A recently hired employee of the Department of Transportation receives a Certificate of Divestiture for the sale of a large block of stock in an airline. He may split the proceeds of the sale and reinvest them in an S&P Index Fund, a diversified Growth Stock Fund, and U.S. Treasury bonds.

Example 2:

The Secretary of Treasury sells certain stock after receiving a Certificate of Divestiture and is considering reinvesting the proceeds from the sale into U.S. Treasury securities. However, because the Secretary of the Treasury is prohibited by 31 U.S.C. 329 from being involved in buying obligations of the United States Government, the Secretary cannot reinvest the proceeds in such securities. However, she may invest the proceeds in a diversified mutual fund. See the definition of permitted property at § 2634.1003(b).

(b) Internal Revenue Service reporting requirements. An eligible person who elects to defer the recognition of capital gains from the sale of property pursuant to a Certificate of Divestiture must follow Internal Revenue Service rules for reporting the sale of the property and the reinvestment transaction.

Cases in which Certificates of Divestiture will not be issued.

The Director of the Office of Government Ethics, in his or her sole discretion, may deny a request for a Certificate of Divestiture in cases where an unfair or unintended benefit would result. Examples of such cases include:

(a) Employee benefit plans. The Director will not issue a Certificate of Start Printed Page 69238Divestiture if the property is held in a pension, profit-sharing, stock bonus, or other employee benefit plan and can otherwise be rolled over into an eligible tax-deferred retirement plan within the 60-day reinvestment period.

(b) Tax-Deferred and Tax-Advantaged Accounts. The Director will not issue a Certificate of Divestiture if the property is held in an Individual Retirement Account, college savings plan (529 plan), or other tax-deferred or tax-advantaged account (e.g., 401(k), 403(b), 457 plans, etc.), which allow the account holder to exchange the property for permissible property without incurring a capital gain.

(c) Complete divestiture. The Director will not issue a Certificate of Divestiture unless the employee agrees to divest all of the property that presents a conflict of interest, as well as other similar or related property that presents a conflict of interest under a Federal conflict of interest statute, regulation, rule, or Executive order.
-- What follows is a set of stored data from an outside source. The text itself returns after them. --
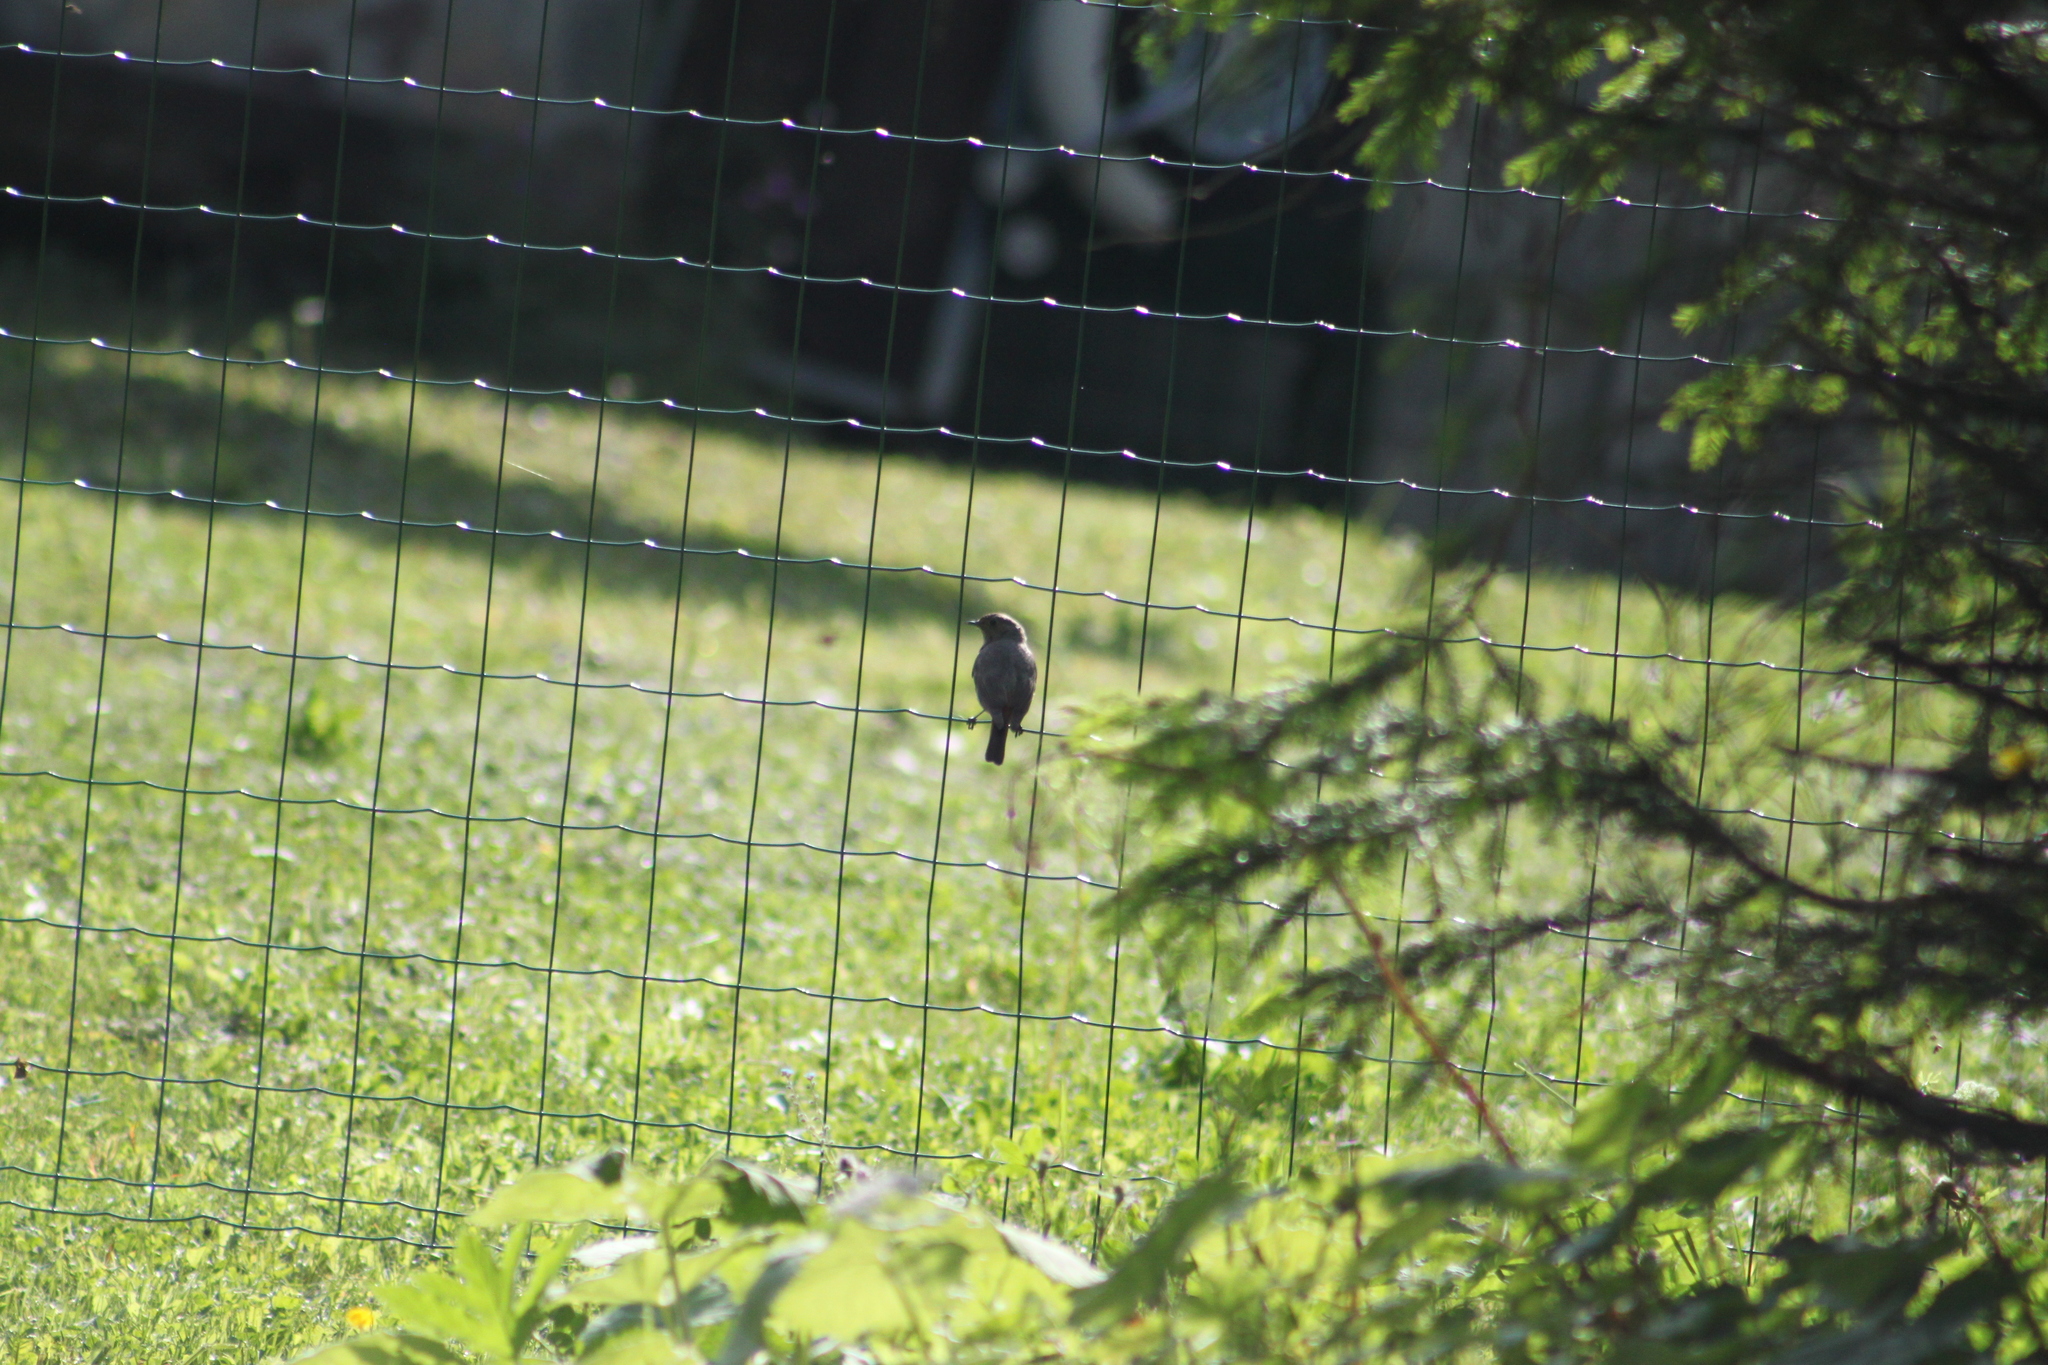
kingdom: Animalia
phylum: Chordata
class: Aves
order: Passeriformes
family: Muscicapidae
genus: Phoenicurus
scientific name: Phoenicurus ochruros
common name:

However, any property that qualifies for a regulatory exemption at part 2640 of this chapter need not be divested for a Certificate of Divestiture to be issued.

Example:

A Department of Agriculture employee owns shares of stock in Better Workspace, Inc. valued at $25,000. As part of his official duties, the employee is assigned to evaluate bids for a contract to renovate office space at his agency. The Department's designated agency ethics official discovers that Better Workspace is one of the companies that has submitted a bid and directs the employee to sell his stock in the company. Because Better Workspace is a publicly traded security, the employee could retain up to $15,000 of the stock under the regulatory exemption for interests in securities at § 2640.202(a) of this chapter. He would be able to request a Certificate of Divestiture for the $10,000 of Better Workspace stock that is not covered by the exemption. Alternatively, he could request a Certificate of Divestiture for the entire $25,000 worth of stock. If he chooses to sell his stock down to an amount permitted under the regulatory exemption, the Office of Government Ethics will not issue additional Certificates of Divestiture if the value of the stock goes above $15,000 again.

(d) Property acquired under improper circumstances. The Director will not issue a Certificate of Divestiture:

(1) If the eligible person acquired the property at a time when its acquisition was prohibited by statute, regulation, rule, or Executive order; or

(2) If circumstances would otherwise create the appearance of a conflict with the conscientious performance of Government responsibilities.

Public access to a Certificate of Divestiture.

A Certificate of Divestiture issued pursuant to the provisions of this subpart is available to the public in accordance with the rules of § 2634.603.